The close relationship between San Sebastián and the Spanish Royal Crown began with Isabella II of Spain, who, in the mid-19th century, began to summer in the city in order to take sea baths. The bond became stronger when Maria Christina of Austria, consort of Alfonso XII of Spain, moved the court's summer location to San Sebastián when she was widowed. The royal family's summer visits required a Royal Summer House, which was commissioned by Maria Christina from English architect Selden Wornum. The site chosen for the palace was a large estate over La Concha Bay where the Monastery of San Sebastián El Antiguo had been located; the Queen bought the estate from the Count of Moriana. The estate was enlarged with an adjacent estate where El Antiguo Church was located – the church had to be moved to a nearby site – and some other small estates. The palace was finished in 1893, although a new building named the Pabellón del Príncipe (Prince's Pavilion) was added in 1920. The construction of the palace required a false tunnel for the crossing of the trams – the tunnel passes under the palace gardens.

After Maria Christina's death in 1929, the palace was inherited by Alfonso XIII of Spain, and afterwards confiscated by the government in 1931 with the advent of the Second Spanish Republic. In 1933 it passed into the hands of the San Sebastián City Council with the condition that it would serve as the summer retreat of the president of the republic and that part of the facilities would be used for educational and cultural purposes.

During Francoism, the palace returned to the hands of Alfonso XIII's children, principally to Don Juan de Borbón. The joint ownership over the estate was dissolved in 1958. Don Juan retained the palace and the immediate surroundings, except for a 1,000 square-metre plot, sold in 1963. The rest of the estate, separated in two plots of 10,000 and 37,000 square metres, was sold in 1963 in benefit of Juan de Borbón's siblings for housing construction.

(Record excerpts):
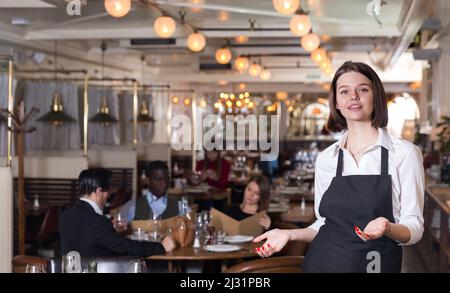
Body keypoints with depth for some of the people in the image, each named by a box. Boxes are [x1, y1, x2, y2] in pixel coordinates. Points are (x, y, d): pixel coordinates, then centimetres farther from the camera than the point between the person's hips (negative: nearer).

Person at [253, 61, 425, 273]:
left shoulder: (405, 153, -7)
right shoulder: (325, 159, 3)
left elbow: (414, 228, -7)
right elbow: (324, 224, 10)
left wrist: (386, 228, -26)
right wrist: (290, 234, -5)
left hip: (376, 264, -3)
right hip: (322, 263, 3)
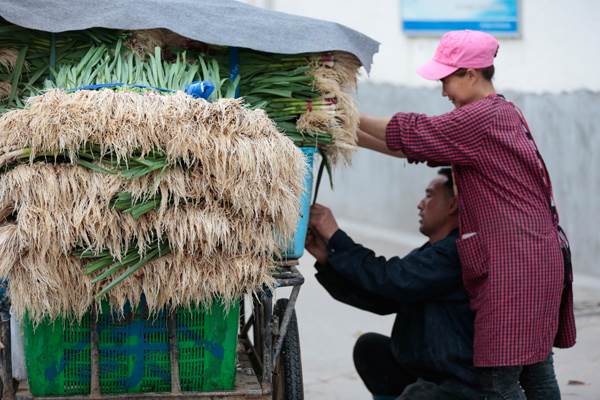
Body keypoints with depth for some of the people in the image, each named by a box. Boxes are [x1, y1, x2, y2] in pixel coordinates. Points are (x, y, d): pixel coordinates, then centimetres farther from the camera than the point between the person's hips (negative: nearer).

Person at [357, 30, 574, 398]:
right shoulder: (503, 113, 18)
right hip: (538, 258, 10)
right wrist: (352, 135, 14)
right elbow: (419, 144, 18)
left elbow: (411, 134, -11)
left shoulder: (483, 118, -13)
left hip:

(Problems and tasks):
1. Reproduce the passage about the royal palace in San Sebastián word for word, from "After Maria Christina's" up to and including "for housing construction.".
2. In the passage about the royal palace in San Sebastián, which architect did Maria Christina commission to build the Royal Summer House?

(Activity answers):
1.
After Maria Christina's death in 1929, the palace was inherited by Alfonso XIII of Spain, and afterwards confiscated by the government in 1931 with the advent of the Second Spanish Republic. In 1933 it passed into the hands of the San Sebastián City Council with the condition that it would serve as the summer retreat of the president of the republic and that part of the facilities would be used for educational and cultural purposes.

During Francoism, the palace returned to the hands of Alfonso XIII's children, principally to Don Juan de Borbón. The joint ownership over the estate was dissolved in 1958. Don Juan retained the palace and the immediate surroundings, except for a 1,000 square-metre plot, sold in 1963. The rest of the estate, separated in two plots of 10,000 and 37,000 square metres, was sold in 1963 in benefit of Juan de Borbón's siblings for housing construction.

2. The English architect Selden Wornum.